Given the size and circumstances surrounding these investments, the Division utilized provisions specified under N.J.A.C. 17:16-69.9(a)(3) and funded these investments in October, 2008. Pursuant to the Council’s procedures, this memorandum is for informational purposes only.

As you may recall, the Division presented a proposed $100 million investment in Canyon Special Opportunities Fund and a $100 million investment in GoldenTree Credit Opportunities Fund at the Council’s September 2007 meeting. These investments were part of a broader strategy to invest in bank loans made by commercial and investment banks to help finance corporate acquisitions and for other corporate needs. Because of the dislocations in the credit markets that began with subprime mortgages in July 2007 and eventually spread to the bank loan and the high yield market, bank loans traded at significant discounts to par value. These loans offered attractive yields relative to other fixed income instruments and are in the top part of the capital structure offering a higher degree of security than common stocks or most other forms of debt. A number of funds were created in the 2nd half of 2007 to take advantage of this opportunity.

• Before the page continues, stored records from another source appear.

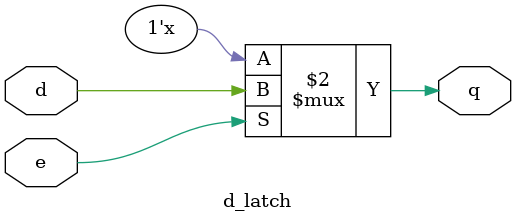
<source format=v>
module d_latch(e, d, q);
input e;
input d;
output q;
reg q;
always @(e or d)
  begin
    if (e)
      q<=d;
    end
endmodule

</source>
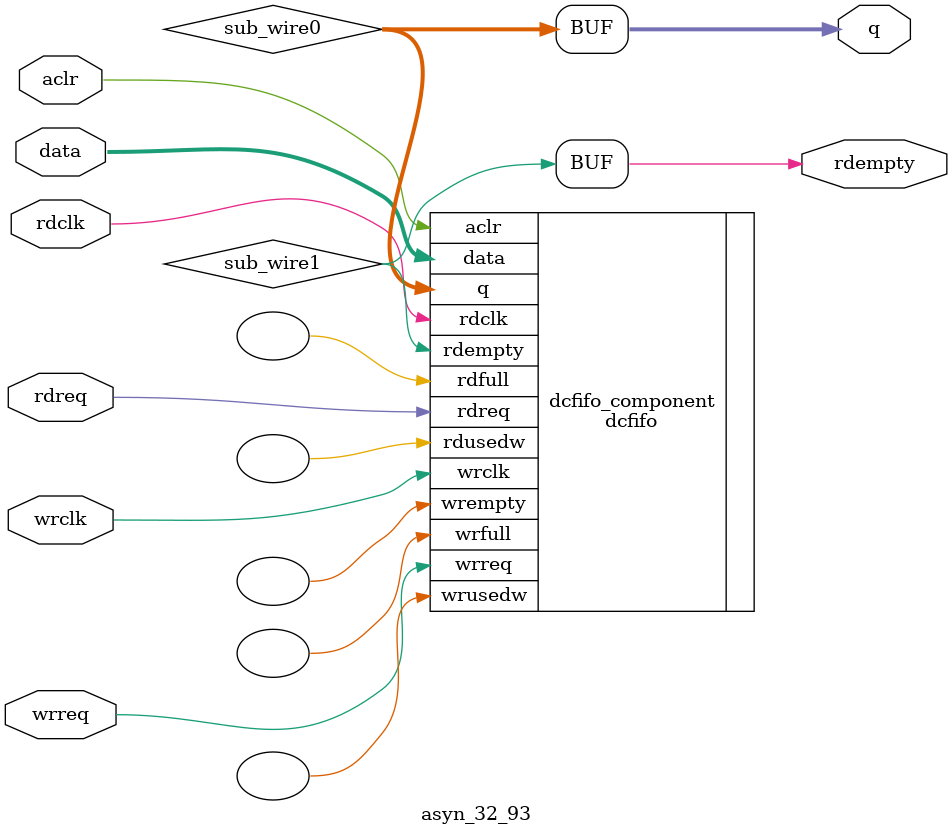
<source format=v>
module asyn_32_93 (
	aclr,
	data,
	rdclk,
	rdreq,
	wrclk,
	wrreq,
	q,
	rdempty);
	input	  aclr;
	input	[92:0]  data;
	input	  rdclk;
	input	  rdreq;
	input	  wrclk;
	input	  wrreq;
	output	[92:0]  q;
	output	  rdempty;
`ifndef ALTERA_RESERVED_QIS
// synopsys translate_off
`endif
	tri0	  aclr;
`ifndef ALTERA_RESERVED_QIS
// synopsys translate_on
`endif
	wire [92:0] sub_wire0;
	wire  sub_wire1;
	wire [92:0] q = sub_wire0[92:0];
	wire  rdempty = sub_wire1;
	dcfifo	dcfifo_component (
				.aclr (aclr),
				.data (data),
				.rdclk (rdclk),
				.rdreq (rdreq),
				.wrclk (wrclk),
				.wrreq (wrreq),
				.q (sub_wire0),
				.rdempty (sub_wire1),
				.rdfull (),
				.rdusedw (),
				.wrempty (),
				.wrfull (),
				.wrusedw ());
	defparam
		dcfifo_component.intended_device_family = "Stratix V",
		dcfifo_component.lpm_numwords = 32,
		dcfifo_component.lpm_showahead = "ON",
		dcfifo_component.lpm_type = "dcfifo",
		dcfifo_component.lpm_width = 93,
		dcfifo_component.lpm_widthu = 5,
		dcfifo_component.overflow_checking = "ON",
		dcfifo_component.rdsync_delaypipe = 5,
		dcfifo_component.read_aclr_synch = "OFF",
		dcfifo_component.underflow_checking = "ON",
		dcfifo_component.use_eab = "ON",
		dcfifo_component.write_aclr_synch = "OFF",
		dcfifo_component.wrsync_delaypipe = 5;
endmodule
</source>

In order to help finance the purchase of these bank loans, Canyon and GoldenTree utilized modest amounts of leverage to enhance returns; Canyon used approximately 1x leverage and GoldenTree used less than 1.5x leverage. The Funds’ use of leverage combined with the unprecedented fall in bank loan prices, created a need for additional investor capital to meet loan facility margin requirements. The alternative would have been for the funds to sell a portion of these loans at artificially depressed levels, an option we did not believe was prudent. In order to reduce leverage and avoid the forced selling of investments at distressed prices, both general partners chose to recapitalize their existing funds with additional capital. They plan to use the additional capital to reduce their leverage, meet margin calls and create a significant cushion in their respective financing facilities.

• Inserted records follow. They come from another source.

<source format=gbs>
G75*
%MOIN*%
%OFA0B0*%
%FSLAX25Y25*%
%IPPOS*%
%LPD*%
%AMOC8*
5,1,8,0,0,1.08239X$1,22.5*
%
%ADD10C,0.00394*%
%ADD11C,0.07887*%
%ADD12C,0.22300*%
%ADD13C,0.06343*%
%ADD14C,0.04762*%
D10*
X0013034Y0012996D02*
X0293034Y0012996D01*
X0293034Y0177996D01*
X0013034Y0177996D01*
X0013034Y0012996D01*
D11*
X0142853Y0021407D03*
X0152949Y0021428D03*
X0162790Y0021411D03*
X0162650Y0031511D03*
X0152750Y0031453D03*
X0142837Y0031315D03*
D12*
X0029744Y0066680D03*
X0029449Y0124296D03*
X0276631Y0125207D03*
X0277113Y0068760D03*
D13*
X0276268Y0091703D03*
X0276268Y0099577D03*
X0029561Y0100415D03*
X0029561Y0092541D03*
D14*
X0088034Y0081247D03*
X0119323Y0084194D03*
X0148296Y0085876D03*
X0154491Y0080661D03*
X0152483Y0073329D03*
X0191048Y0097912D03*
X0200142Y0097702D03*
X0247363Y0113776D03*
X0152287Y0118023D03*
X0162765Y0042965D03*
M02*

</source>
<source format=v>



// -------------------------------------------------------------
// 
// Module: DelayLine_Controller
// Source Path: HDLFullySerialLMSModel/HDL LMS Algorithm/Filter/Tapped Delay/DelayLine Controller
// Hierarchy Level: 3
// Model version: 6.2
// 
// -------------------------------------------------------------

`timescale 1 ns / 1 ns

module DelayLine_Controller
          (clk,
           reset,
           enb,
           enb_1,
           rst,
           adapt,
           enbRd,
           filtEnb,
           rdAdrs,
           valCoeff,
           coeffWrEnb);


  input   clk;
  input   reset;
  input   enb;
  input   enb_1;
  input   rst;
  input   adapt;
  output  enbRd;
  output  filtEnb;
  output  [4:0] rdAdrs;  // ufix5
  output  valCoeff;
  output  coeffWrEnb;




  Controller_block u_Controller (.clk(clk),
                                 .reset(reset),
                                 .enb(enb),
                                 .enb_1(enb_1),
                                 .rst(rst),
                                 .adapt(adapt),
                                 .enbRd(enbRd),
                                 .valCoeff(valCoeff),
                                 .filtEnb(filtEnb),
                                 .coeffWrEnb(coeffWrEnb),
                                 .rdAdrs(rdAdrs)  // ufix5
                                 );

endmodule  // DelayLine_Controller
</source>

Canyon requested that investors in Canyon Special Opportunities Fund invest an additional 33% of each investor’s original investment with the goal of raising $226 million. Given that all investors were not able to participate, Canyon offered investors the opportunity to invest more than their 33% pro-rata share, and New Jersey invested $49.5 million. The new investment is structured as preferred equity providing priority status for redemptions and with no management or performance fees.

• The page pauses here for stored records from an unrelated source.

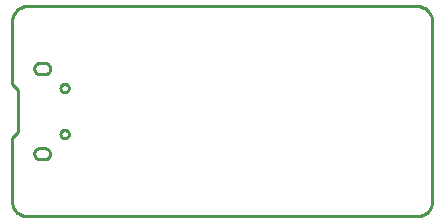
<source format=gbr>
G04 EAGLE Gerber RS-274X export*
G75*
%MOMM*%
%FSLAX34Y34*%
%LPD*%
%IN*%
%IPPOS*%
%AMOC8*
5,1,8,0,0,1.08239X$1,22.5*%
G01*
%ADD10C,0.254000*%


D10*
X0Y12700D02*
X48Y11593D01*
X193Y10495D01*
X433Y9413D01*
X766Y8356D01*
X1190Y7333D01*
X1701Y6350D01*
X2297Y5416D01*
X2971Y4537D01*
X3720Y3720D01*
X4537Y2971D01*
X5416Y2297D01*
X6350Y1701D01*
X7333Y1190D01*
X8356Y766D01*
X9413Y433D01*
X10495Y193D01*
X11593Y48D01*
X12700Y0D01*
X342900Y0D01*
X344007Y48D01*
X345105Y193D01*
X346187Y433D01*
X347244Y766D01*
X348267Y1190D01*
X349250Y1701D01*
X350184Y2297D01*
X351063Y2971D01*
X351880Y3720D01*
X352629Y4537D01*
X353303Y5416D01*
X353899Y6350D01*
X354410Y7333D01*
X354834Y8356D01*
X355167Y9413D01*
X355407Y10495D01*
X355552Y11593D01*
X355600Y12700D01*
X355600Y165100D01*
X355552Y166207D01*
X355407Y167305D01*
X355167Y168387D01*
X354834Y169444D01*
X354410Y170467D01*
X353899Y171450D01*
X353303Y172384D01*
X352629Y173263D01*
X351880Y174080D01*
X351063Y174829D01*
X350184Y175503D01*
X349250Y176099D01*
X348267Y176610D01*
X347244Y177034D01*
X346187Y177367D01*
X345105Y177607D01*
X344007Y177752D01*
X342900Y177800D01*
X12700Y177800D01*
X11593Y177752D01*
X10495Y177607D01*
X9413Y177367D01*
X8356Y177034D01*
X7333Y176610D01*
X6350Y176099D01*
X5416Y175503D01*
X4537Y174829D01*
X3720Y174080D01*
X2971Y173263D01*
X2297Y172384D01*
X1701Y171450D01*
X1190Y170467D01*
X766Y169444D01*
X433Y168387D01*
X193Y167305D01*
X48Y166207D01*
X0Y165100D01*
X0Y111760D01*
X5080Y106680D01*
X5080Y71120D01*
X0Y66040D01*
X0Y12700D01*
X18950Y52900D02*
X18922Y52549D01*
X18924Y52198D01*
X18957Y51848D01*
X19020Y51502D01*
X19113Y51163D01*
X19236Y50833D01*
X19387Y50515D01*
X19564Y50212D01*
X19768Y49925D01*
X19996Y49657D01*
X20246Y49410D01*
X20517Y49186D01*
X20806Y48986D01*
X21112Y48812D01*
X21432Y48666D01*
X21763Y48548D01*
X22103Y48459D01*
X22450Y48400D01*
X28450Y48400D01*
X28797Y48459D01*
X29137Y48548D01*
X29468Y48666D01*
X29788Y48812D01*
X30094Y48986D01*
X30383Y49186D01*
X30654Y49410D01*
X30904Y49657D01*
X31132Y49925D01*
X31336Y50212D01*
X31513Y50515D01*
X31664Y50833D01*
X31787Y51163D01*
X31880Y51502D01*
X31943Y51848D01*
X31976Y52198D01*
X31978Y52549D01*
X31950Y52900D01*
X31978Y53251D01*
X31976Y53602D01*
X31943Y53952D01*
X31880Y54298D01*
X31787Y54637D01*
X31664Y54967D01*
X31513Y55285D01*
X31336Y55588D01*
X31132Y55875D01*
X30904Y56143D01*
X30654Y56390D01*
X30383Y56614D01*
X30094Y56814D01*
X29788Y56988D01*
X29468Y57134D01*
X29137Y57252D01*
X28797Y57341D01*
X28450Y57400D01*
X22450Y57400D01*
X22103Y57341D01*
X21763Y57252D01*
X21432Y57134D01*
X21112Y56988D01*
X20806Y56814D01*
X20517Y56614D01*
X20246Y56390D01*
X19996Y56143D01*
X19768Y55875D01*
X19564Y55588D01*
X19387Y55285D01*
X19236Y54967D01*
X19113Y54637D01*
X19020Y54298D01*
X18957Y53952D01*
X18924Y53602D01*
X18922Y53251D01*
X18950Y52900D01*
X18950Y123900D02*
X18986Y123574D01*
X19050Y123253D01*
X19142Y122938D01*
X19262Y122633D01*
X19407Y122339D01*
X19577Y122059D01*
X19772Y121794D01*
X19988Y121548D01*
X20225Y121322D01*
X20481Y121117D01*
X20754Y120935D01*
X21042Y120777D01*
X21342Y120646D01*
X21652Y120541D01*
X21971Y120463D01*
X22295Y120414D01*
X22622Y120392D01*
X22950Y120400D01*
X28450Y120400D01*
X28755Y120413D01*
X29058Y120453D01*
X29356Y120519D01*
X29647Y120611D01*
X29929Y120728D01*
X30200Y120869D01*
X30458Y121033D01*
X30700Y121219D01*
X30925Y121425D01*
X31131Y121650D01*
X31317Y121892D01*
X31481Y122150D01*
X31622Y122421D01*
X31739Y122703D01*
X31831Y122994D01*
X31897Y123292D01*
X31937Y123595D01*
X31950Y123900D01*
X31950Y125900D01*
X31937Y126205D01*
X31897Y126508D01*
X31831Y126806D01*
X31739Y127097D01*
X31622Y127379D01*
X31481Y127650D01*
X31317Y127908D01*
X31131Y128150D01*
X30925Y128375D01*
X30700Y128581D01*
X30458Y128767D01*
X30200Y128931D01*
X29929Y129072D01*
X29647Y129189D01*
X29356Y129281D01*
X29058Y129347D01*
X28755Y129387D01*
X28450Y129400D01*
X22950Y129400D01*
X22622Y129408D01*
X22295Y129386D01*
X21971Y129337D01*
X21652Y129259D01*
X21342Y129154D01*
X21042Y129023D01*
X20754Y128865D01*
X20481Y128683D01*
X20225Y128478D01*
X19988Y128252D01*
X19772Y128006D01*
X19577Y127742D01*
X19407Y127461D01*
X19262Y127168D01*
X19142Y126862D01*
X19050Y126547D01*
X18986Y126226D01*
X18950Y125900D01*
X18950Y123900D01*
X44221Y104900D02*
X43766Y104960D01*
X43323Y105079D01*
X42899Y105254D01*
X42501Y105484D01*
X42137Y105763D01*
X41813Y106087D01*
X41534Y106451D01*
X41304Y106849D01*
X41129Y107273D01*
X41010Y107716D01*
X40950Y108171D01*
X40950Y108629D01*
X41010Y109084D01*
X41129Y109527D01*
X41304Y109951D01*
X41534Y110349D01*
X41813Y110713D01*
X42137Y111037D01*
X42501Y111316D01*
X42899Y111546D01*
X43323Y111721D01*
X43766Y111840D01*
X44221Y111900D01*
X44679Y111900D01*
X45134Y111840D01*
X45577Y111721D01*
X46001Y111546D01*
X46399Y111316D01*
X46763Y111037D01*
X47087Y110713D01*
X47366Y110349D01*
X47596Y109951D01*
X47771Y109527D01*
X47890Y109084D01*
X47950Y108629D01*
X47950Y108171D01*
X47890Y107716D01*
X47771Y107273D01*
X47596Y106849D01*
X47366Y106451D01*
X47087Y106087D01*
X46763Y105763D01*
X46399Y105484D01*
X46001Y105254D01*
X45577Y105079D01*
X45134Y104960D01*
X44679Y104900D01*
X44221Y104900D01*
X44221Y65900D02*
X43766Y65960D01*
X43323Y66079D01*
X42899Y66254D01*
X42501Y66484D01*
X42137Y66763D01*
X41813Y67087D01*
X41534Y67451D01*
X41304Y67849D01*
X41129Y68273D01*
X41010Y68716D01*
X40950Y69171D01*
X40950Y69629D01*
X41010Y70084D01*
X41129Y70527D01*
X41304Y70951D01*
X41534Y71349D01*
X41813Y71713D01*
X42137Y72037D01*
X42501Y72316D01*
X42899Y72546D01*
X43323Y72721D01*
X43766Y72840D01*
X44221Y72900D01*
X44679Y72900D01*
X45134Y72840D01*
X45577Y72721D01*
X46001Y72546D01*
X46399Y72316D01*
X46763Y72037D01*
X47087Y71713D01*
X47366Y71349D01*
X47596Y70951D01*
X47771Y70527D01*
X47890Y70084D01*
X47950Y69629D01*
X47950Y69171D01*
X47890Y68716D01*
X47771Y68273D01*
X47596Y67849D01*
X47366Y67451D01*
X47087Y67087D01*
X46763Y66763D01*
X46399Y66484D01*
X46001Y66254D01*
X45577Y66079D01*
X45134Y65960D01*
X44679Y65900D01*
X44221Y65900D01*
M02*

</source>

GoldenTree requested that investors in GoldenTree Credit Opportunities Fund invest additional capital in the newly created Share Class D, and we chose to invest $49.5 million as well. For investors that chose to participate, the original and additional investments are now in Share Class D. This share class is structured so that investors will pay no management fee on both the prior and new investments. Additionally, no incentive fees will be charged on the entire investment unless and until the fund achieves a cumulative return of 30%. The lock-up period was also reduced to a one year.

An informational written due diligence report for these investments was sent to each member of the Investment Policy Committee of the Council on November 7, 2008, and these investments were discussed during the Committee’s November 12, 2008 meeting. In addition to the formal due diligence report, all other information obtained by the Division on these investments was made available to the Investment Policy Committee.

We have worked with representatives of the Division of Law and outside counsel to review and negotiate specific terms of the legal documents to govern each investment. In addition, each proposed investment has complied with the Council’s “pay to play” regulation (N.J.A.C. 17:16-4).